Le jeune homme a alors décidé de passer les quelques semaines qui lui restaient à vivre à Sarnia, une ville qui lui était étrangère, et assisté de médecins et d’infirmiers dévoués mais qui ne partageaient pas sa langue. En pareilles circonstances, l’espérance aurait fait place au désespoir et à la colère chez plusieurs, mais ce ne fut pas le cas pour Nesly Dorismond. C’était un homme pieux et enclin à l’optimisme. Et alors qu’il semblait certain que la solitude soit sa dernière compagne, un petit miracle s’est produit : la communauté francophone est devenue sa nouvelle famille.

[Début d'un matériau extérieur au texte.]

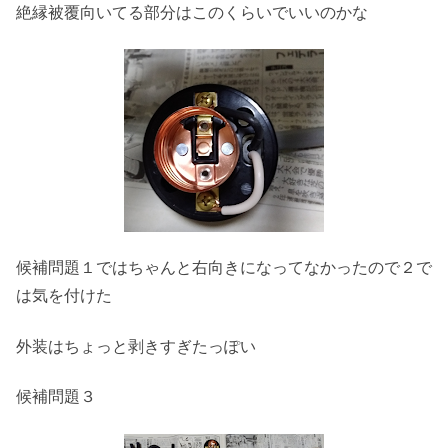
絶縁被覆向いてる部分はこのくらいでいいのかな
候補問題１ではちゃんと右向きになってなかったので２で
は気を付けた
外装はちょっと剥きすぎたっぽい
候補問題３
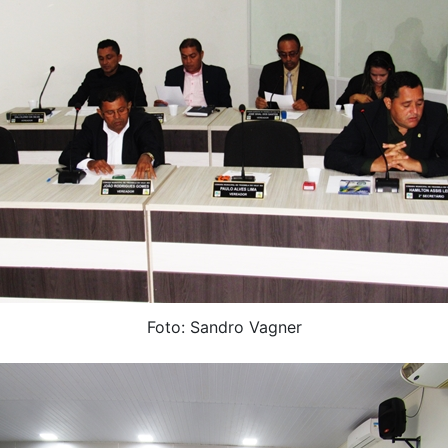
Foto: Sandro Vagner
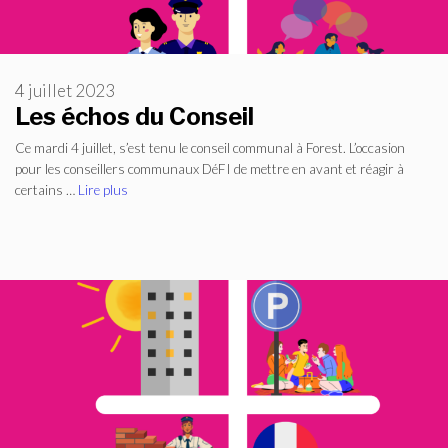
4 juillet 2023
Les échos du Conseil
Ce mardi 4 juillet, s’est tenu le conseil communal à Forest. L’occasion
pour les conseillers communaux DéFI de mettre en avant et réagir à
certains …
Lire plus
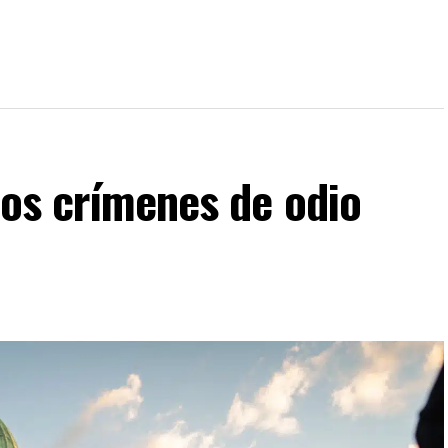
Los crímenes de odio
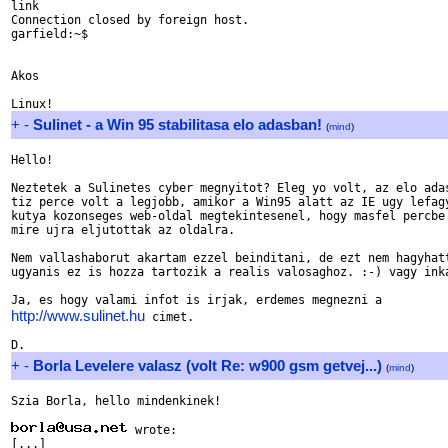
link

Connection closed by foreign host.

garfield:~$ 

Akos

+
-
Sulinet - a Win 95 stabilitasa elo adasban!
(
mind
)
Hello!

Neztetek a Sulinetes cyber megnyitot? Eleg yo volt, az elo adas
tiz perce volt a legjobb, amikor a Win95 alatt az IE ugy lefagy
kutya kozonseges web-oldal megtekintesenel, hogy masfel percbe 
mire ujra eljutottak az oldalra.

Nem vallashaborut akartam ezzel beinditani, de ezt nem hagyhatt
ugyanis ez is hozza tartozik a realis valosaghoz. :-) vagy inka
http://www.sulinet.hu
 cimet.

+
-
Borla Levelere valasz (volt Re: w900 gsm getvej...)
(
mind
)
Szia Borla, hello mindenkinek!

 wrote:
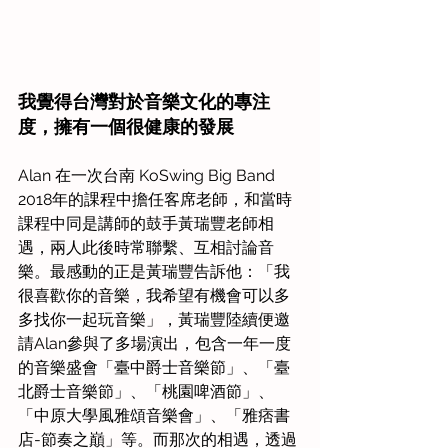
我覺得台灣對於音樂文化的專注
度，擁有一個很健康的發展
Alan 在一次台南 KoSwing Big Band 
2018年的課程中擔任客席老師，和當時
課程中同是講師的鼓手黃瑞豐老師相
遇，兩人此後時常聯繫、互相討論音
樂。最感動的正是黃瑞豐告訴他：「我
很喜歡你的音樂，我希望有機會可以多
多找你一起玩音樂」，黃瑞豐陸續便邀
請Alan參與了多場演出，包含一年一度
的音樂盛會「臺中爵士音樂節」、「臺
北爵士音樂節」、「桃園啤酒節」、
「中原大學風雅頌音樂會」、「雅痞書
店-節奏之巔」等。而那次的相遇，透過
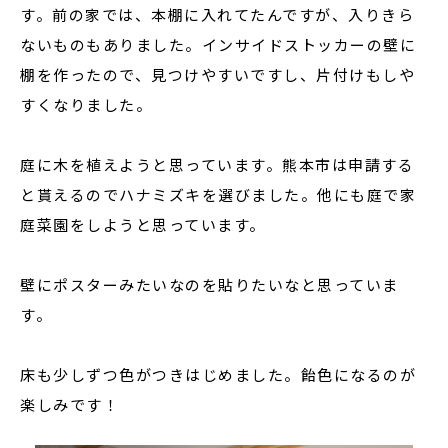
す。前の家では、本棚に入れてたんですが、入りきら
ないものもありました。インサイドストッカーの壁に
棚を作ったので、見つけやすいですし、片付けもしや
すくなりました。
庭に木を植えようと思っています。熊本市は申請する
と貰えるのでハナミズキを選びました。他にも庭で家
庭菜園をしようと思っています。
壁にポスターみたいなのを貼りたいなと思っていま
す。
床も少しずつ色がつきはじめました。飴色になるのが
楽しみです！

Le père Mukucha fut ce premier contact. Catholique pratiquant, M. Dorismond fut bien content de se rendre, tant que sa condition le lui permit, à la messe du dimanche à Saint-Thomas-d’Aquin, assisté de quelques paroissiens. Considérant la précarité de sa situation, le père Mukucha a alors constitué un petit comité pour aider Nesly Dorismond et le réconforter. Mais le soutien de la paroisse est allé bien au-delà des efforts de ce groupe.
« J’ai été très frappé de la réponse de la communauté », raconte le père Mukucha. Plusieurs ont noué des liens d’amitié avec M. Dorismond, passant du temps en sa compagnie, que ce soit en prière ou en discussion. D’autres lui amenaient des plats ou lui faisaient faire des balades en auto. Dans tous les cas, la reconnaissance, la gentillesse et la sérénité de Nesly Dorismond furent remarqués de ceux qui l’ont côtoyé. Pour plusieurs, ce fut une expérience qui leur a conféré une plus grande humilité.

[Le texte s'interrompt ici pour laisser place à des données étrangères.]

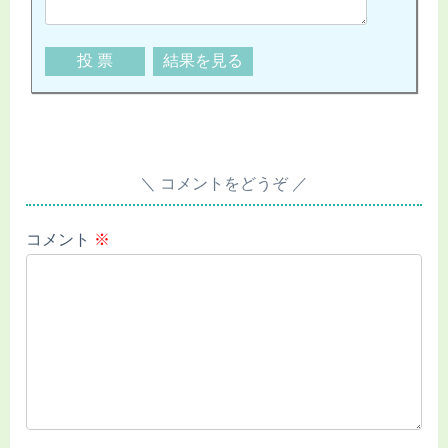
コメントをどうぞ
コメント
※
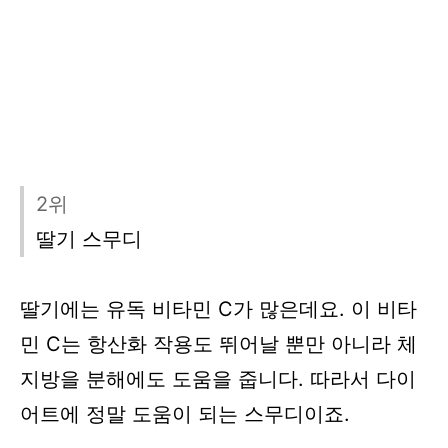
2위
딸기 스무디
딸기에는 유독 비타민 C가 많은데요. 이 비타
민 C는 항산화 작용도 뛰어날 뿐만 아니라 체
지방을 분해에도 도움을 줍니다. 따라서 다이
어트에 정말 도움이 되는 스무디이죠.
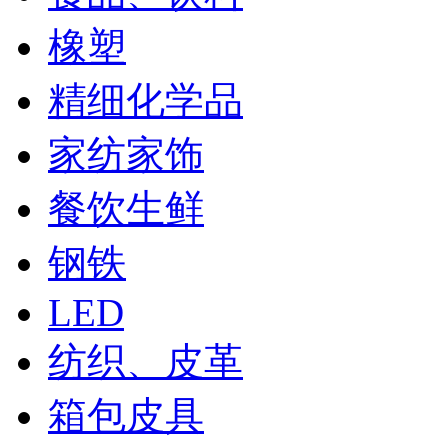
橡塑
精细化学品
家纺家饰
餐饮生鲜
钢铁
LED
纺织、皮革
箱包皮具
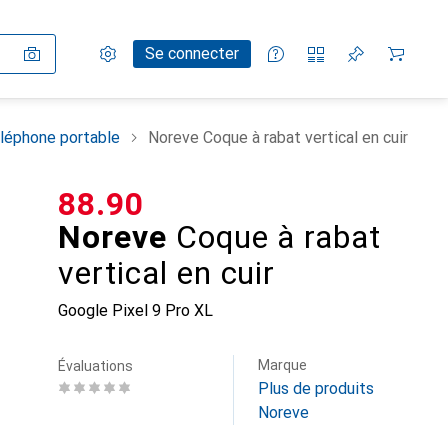
Paramètres
Compte client
Listes de comparaison
Listes d'envies
Panier
Se connecter
léphone portable
Noreve Coque à rabat vertical en cuir
CHF
88.90
Noreve
Coque à rabat
vertical en cuir
Google Pixel 9 Pro XL
Marque
Évaluations
Plus de produits
Noreve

Si M. Dorismond a beaucoup reçu des gens de Sarnia-Lambton, ceux-ci ont également reçu de lui une meilleure appréciation de ce que représente la vie en communauté. Les gens se sont rapprochés les uns des autres par le biais de cette expérience. Pour les catholiques, ce fut également un exemple concret illustrant que les chrétiens forment une famille qui transcende les frontières. Quant à ceux qui ne sont pas attachés à la foi, ils en ont retiré l’espoir d’un monde meilleur où la bonne volonté de chacun peut faire une différence. « La communauté a compris que la vie est entre les mains de Dieu, résume le père Mukucha. D’un point de vue humain, on fait tous partie de cette humanité commune. »
Nesly Dorismond est décédé le 22 avril et a été inhumé à Sarnia. Ses funérailles, célébrées le 6 mai à l’église Saint-Thomas-d’Aquin, ont rassemblé des gens de tous horizons, preuve que son court passage à Sarnia a touché des gens aux parcours les plus divers. En sa mémoire, la paroisse recueille, jusqu’à la fin du mois de juin, des dons en argent qui seront acheminés à sa famille en Haïti.
Photo : l’église Saint-Thomas-d’Aquin, où Nesly Dorismond s’est recueilli dans les dernières semaines de sa vie.